→ **What this task involves**
The listing is to be printed word for word, pictures omitted.

→ **Records for this task**

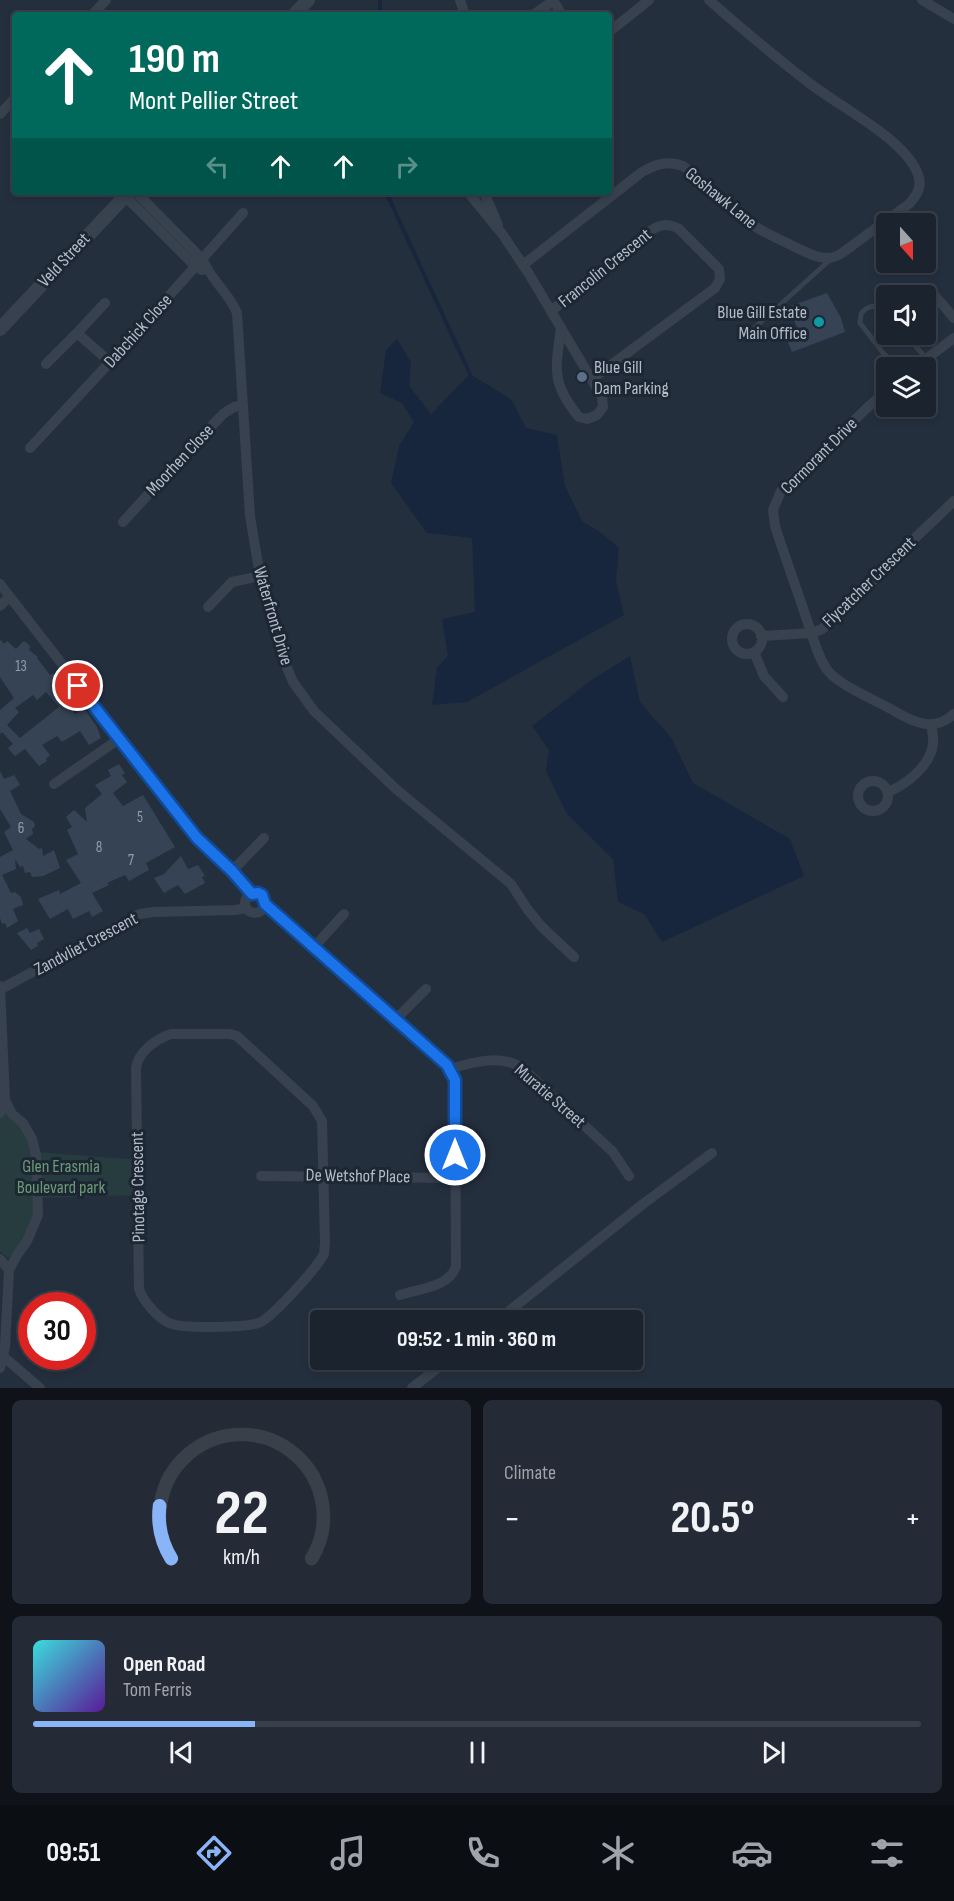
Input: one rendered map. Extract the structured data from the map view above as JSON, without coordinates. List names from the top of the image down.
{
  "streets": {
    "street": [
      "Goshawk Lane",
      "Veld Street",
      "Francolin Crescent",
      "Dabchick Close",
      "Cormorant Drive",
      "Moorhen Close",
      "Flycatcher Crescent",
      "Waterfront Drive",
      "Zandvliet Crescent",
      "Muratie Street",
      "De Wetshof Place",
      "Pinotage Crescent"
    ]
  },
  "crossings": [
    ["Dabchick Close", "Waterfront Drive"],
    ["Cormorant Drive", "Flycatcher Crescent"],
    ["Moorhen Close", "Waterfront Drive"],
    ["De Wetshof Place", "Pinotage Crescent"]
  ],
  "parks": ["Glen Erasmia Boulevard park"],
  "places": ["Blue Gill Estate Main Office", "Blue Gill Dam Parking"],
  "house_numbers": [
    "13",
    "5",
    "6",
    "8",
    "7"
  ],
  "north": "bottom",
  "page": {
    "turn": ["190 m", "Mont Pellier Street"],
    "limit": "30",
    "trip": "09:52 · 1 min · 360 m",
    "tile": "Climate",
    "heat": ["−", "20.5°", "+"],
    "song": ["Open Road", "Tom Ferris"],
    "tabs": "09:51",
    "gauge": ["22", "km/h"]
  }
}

→ **Finished task**
Input: one rendered map. Extract the structured data from the map view above as JSON, without coordinates. List names from the top of the image down.
{
  "streets": {
    "street": [
      "Goshawk Lane",
      "Veld Street",
      "Francolin Crescent",
      "Dabchick Close",
      "Cormorant Drive",
      "Moorhen Close",
      "Flycatcher Crescent",
      "Waterfront Drive",
      "Zandvliet Crescent",
      "Muratie Street",
      "De Wetshof Place",
      "Pinotage Crescent"
    ]
  },
  "crossings": [
    ["Dabchick Close", "Waterfront Drive"],
    ["Cormorant Drive", "Flycatcher Crescent"],
    ["Moorhen Close", "Waterfront Drive"],
    ["De Wetshof Place", "Pinotage Crescent"]
  ],
  "parks": ["Glen Erasmia Boulevard park"],
  "places": ["Blue Gill Estate Main Office", "Blue Gill Dam Parking"],
  "house_numbers": [
    "13",
    "5",
    "6",
    "8",
    "7"
  ],
  "north": "bottom",
  "page": {
    "turn": ["190 m", "Mont Pellier Street"],
    "limit": "30",
    "trip": "09:52 · 1 min · 360 m",
    "tile": "Climate",
    "heat": ["−", "20.5°", "+"],
    "song": ["Open Road", "Tom Ferris"],
    "tabs": "09:51",
    "gauge": ["22", "km/h"]
  }
}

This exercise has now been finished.